Build matters: If building from source, make sure you're on the atomic-llama-cpp-turboquant main branch — not upstream llama.cpp master. The MTP + TurboQuant integration lives in the AtomicBot fork. Mixing and matching patches from different forks is the #1 source of build failures.
Hardware requirements: TurboQuant's CUDA kernels require NVIDIA GPUs. On Apple Silicon, the Metal builds are solid but the performance gap between turbo2/turbo3/turbo4 narrows slightly compared to NVIDIA. AMD ROCm support is still maturing.

Why This Matters

For the past year, running large language models locally has been a tradeoff: either accept slow generation with short contexts, or buy enterprise hardware.

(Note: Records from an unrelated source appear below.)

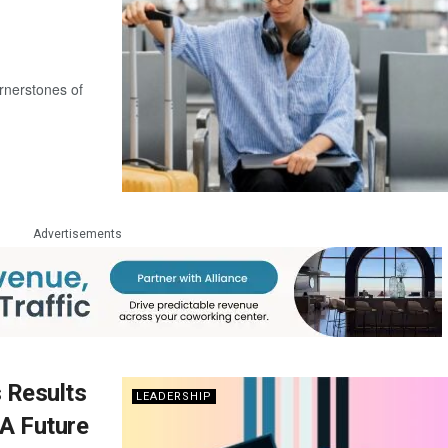
rnerstones of
Advertisements
s Results
LEADERSHIP
 A Future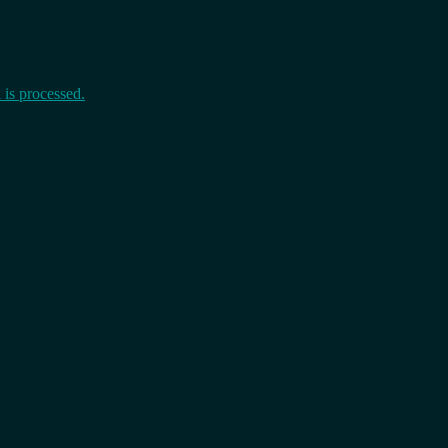
is processed.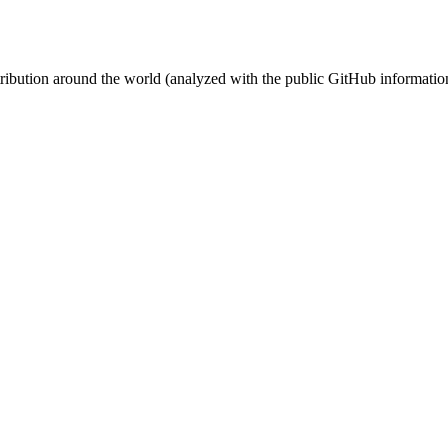
stribution around the world (analyzed with the public GitHub informatio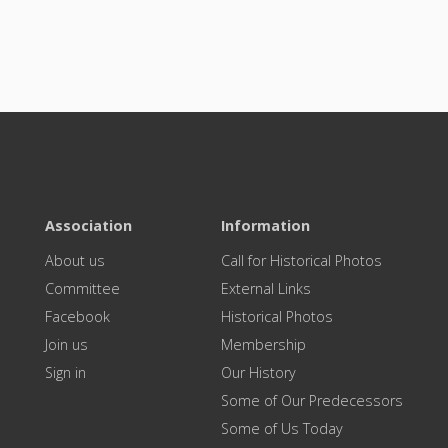
Association
Information
About us
Call for Historical Photos
Committee
External Links
Facebook
Historical Photos
Join us
Membership
Sign in
Our History
Some of Our Predecessors
Some of Us Today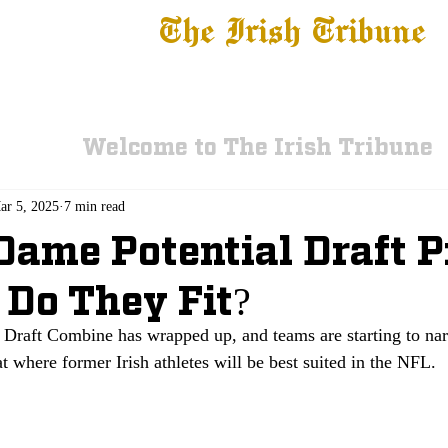
The Irish Tribune
 News
Football
Recruiting
Basketball
Fe
Welcome to The Irish Tribune
ar 5, 2025
7 min read
Dame Potential Draft P
Do They Fit?
Draft Combine has wrapped up, and teams are starting to narr
 at where former Irish athletes will be best suited in the NFL. 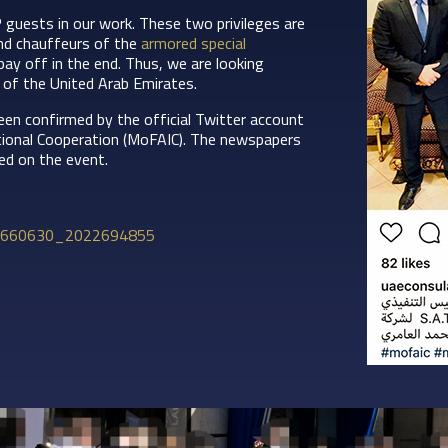
P guests in our work. These two privileges are
d chauffeurs of the
armored special
 pay off in the end. Thus, we are looking
 of the United Arab Emirates.
een confirmed by the official Twitter account
ational Cooperation (MoFAIC). The newspapers
ed on the event.
39660630_2022694855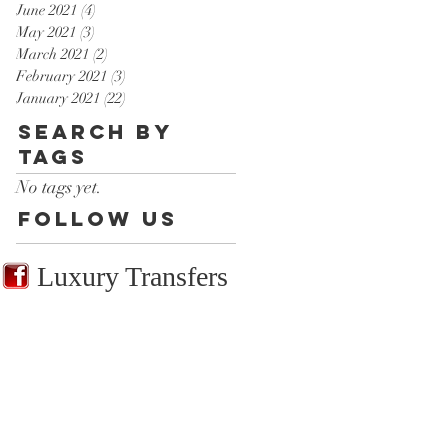
June 2021
(4)
4 posts
May 2021
(3)
3 posts
March 2021
(2)
2 posts
February 2021
(3)
3 posts
January 2021
(22)
22 posts
Search By
Tags
No tags yet.
Follow Us
Luxury Transfers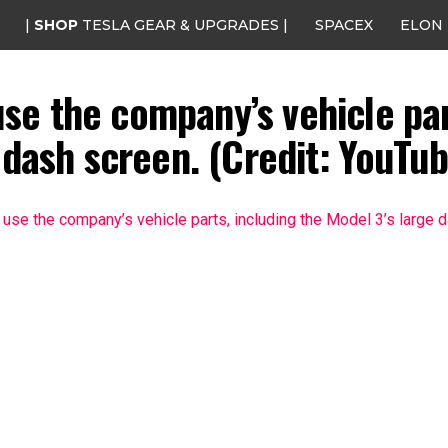
|
SHOP
TESLA GEAR & UPGRADES |
SPACEX
ELON
l use the company’s vehicle pa
 dash screen. (Credit: YouTub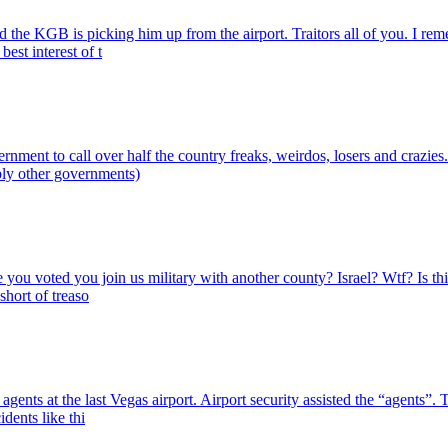
 the KGB is picking him up from the airport. Traitors all of you. I re
est interest of t
nt to call over half the country freaks, weirdos, losers and crazies. W
bly other governments)
true you voted you join us military with another county? Israel? Wtf? Is
hort of treaso
gents at the last Vegas airport. Airport security assisted the “agents”. 
dents like thi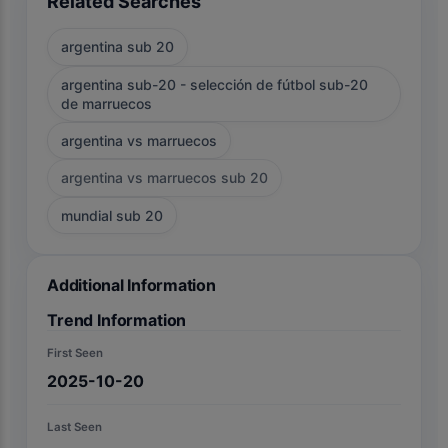
Related Searches
argentina sub 20
argentina sub-20 - selección de fútbol sub-20
de marruecos
argentina vs marruecos
argentina vs marruecos sub 20
mundial sub 20
Additional Information
Trend Information
First Seen
2025-10-20
Last Seen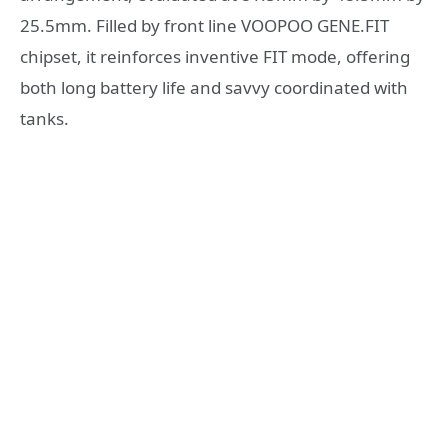
25.5mm. Filled by front line VOOPOO GENE.FIT
chipset, it reinforces inventive FIT mode, offering
both long battery life and savvy coordinated with
tanks.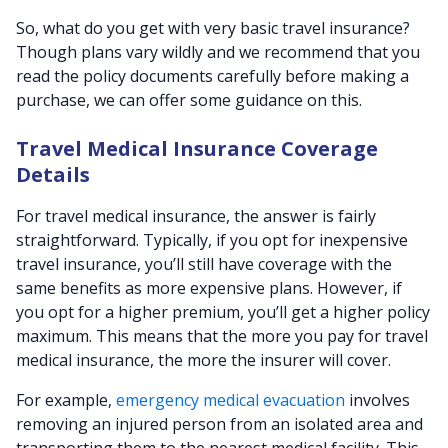
So, what do you get with very basic travel insurance?
Though plans vary wildly and we recommend that you
read the policy documents carefully before making a
purchase, we can offer some guidance on this.
Travel Medical Insurance Coverage
Details
For travel medical insurance, the answer is fairly
straightforward. Typically, if you opt for inexpensive
travel insurance, you’ll still have coverage with the
same benefits as more expensive plans. However, if
you opt for a higher premium, you’ll get a higher policy
maximum. This means that the more you pay for travel
medical insurance, the more the insurer will cover.
For example,
emergency medical evacuation
involves
removing an injured person from an isolated area and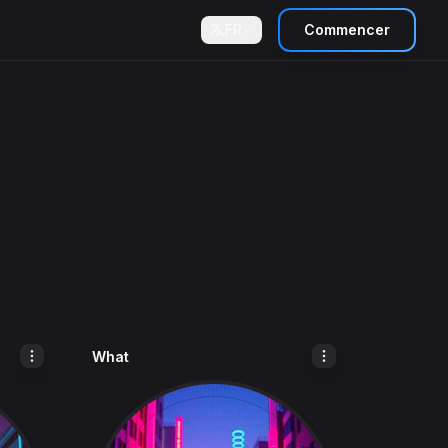
FR
Commencer
What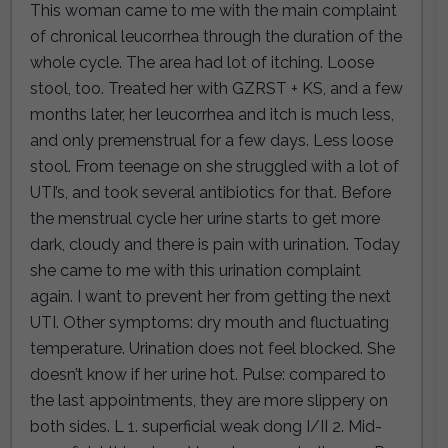
This woman came to me with the main complaint
of chronical leucorrhea through the duration of the
whole cycle. The area had lot of itching. Loose
stool, too. Treated her with GZRST + KS, and a few
months later, her leucorrhea and itch is much less,
and only premenstrual for a few days. Less loose
stool. From teenage on she struggled with a lot of
UTI’s, and took several antibiotics for that. Before
the menstrual cycle her urine starts to get more
dark, cloudy and there is pain with urination. Today
she came to me with this urination complaint
again. I want to prevent her from getting the next
UTI. Other symptoms: dry mouth and fluctuating
temperature. Urination does not feel blocked. She
doesn’t know if her urine hot. Pulse: compared to
the last appointments, they are more slippery on
both sides. L 1. superficial weak dong I/II 2. Mid-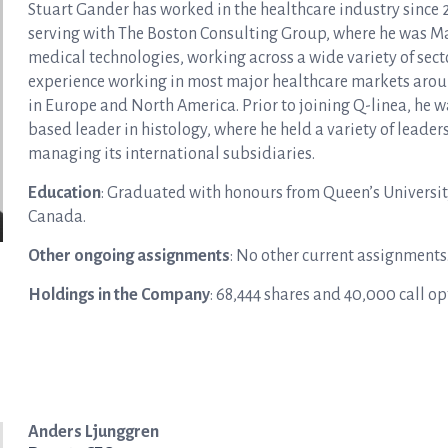
Stuart Gander has worked in the healthcare industry since 
serving with The Boston Consulting Group, where he was Ma
medical technologies, working across a wide variety of sec
experience working in most major healthcare markets aroun
in Europe and North America. Prior to joining Q-linea, he w
based leader in histology, where he held a variety of leade
managing its international subsidiaries.
Education
: Graduated with honours from Queen’s Universit
Canada.
Other ongoing assignments
: No other current assignments
Holdings in the Company
: 68,444 shares and 40,000 call o
Anders Ljunggren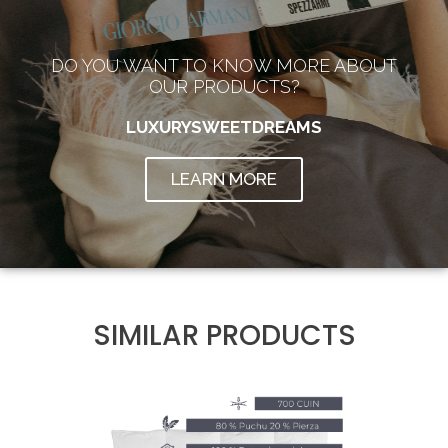
DO YOU WANT TO KNOW MORE ABOUT
OUR PRODUCTS?
LUXURYSWEETDREAMS
LEARN MORE
SIMILAR PRODUCTS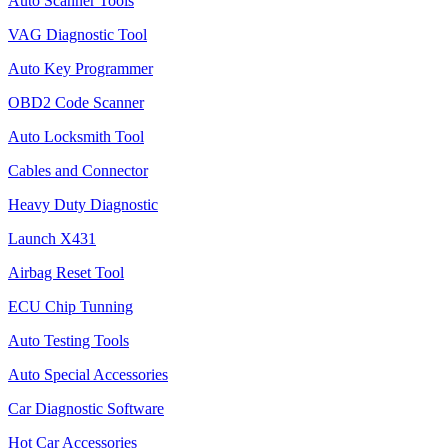
Auto Scanner Tools
VAG Diagnostic Tool
Auto Key Programmer
OBD2 Code Scanner
Auto Locksmith Tool
Cables and Connector
Heavy Duty Diagnostic
Launch X431
Airbag Reset Tool
ECU Chip Tunning
Auto Testing Tools
Auto Special Accessories
Car Diagnostic Software
Hot Car Accessories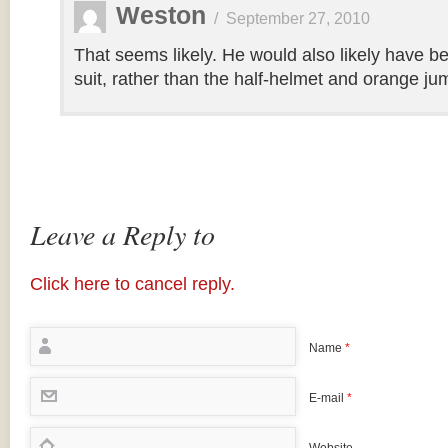
Weston
/
September 27, 2010
That seems likely. He would also likely have be
suit, rather than the half-helmet and orange ju
Leave a Reply to
Click here to cancel reply.
Name
*
E-mail
*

The Atomic Llama forks change the equation by stacking multiple independent optimizations — speculative decoding for speed, low-bit KV compression for memory — into a single drop-in replacement for llama.cpp.

What's particularly impressive about this ecosystem is the community-driven development. After Google published the TurboQuant paper in March 2026, independent implementations appeared within two weeks. The AtomicBot-ai fork took the additional step of combining MTP (merged into upstream llama.cpp via PR #22673) with TurboQuant and TriAttention in a single, well-maintained build that ships Docker images, pre-built binaries for macOS/Linux/CUDA, and even Pinokio integration for one-click deployment.

The result isn't just incremental improvement. It's the difference between "I can run this model" and "I can run this model with a 100K context window at usable speed." That's not a feature upgrade. That's a capability upgrade.

And since it's still llama.cpp at its core — same CLI flags, same GGUF format, same API — you can drop it in without rewriting any of your tooling.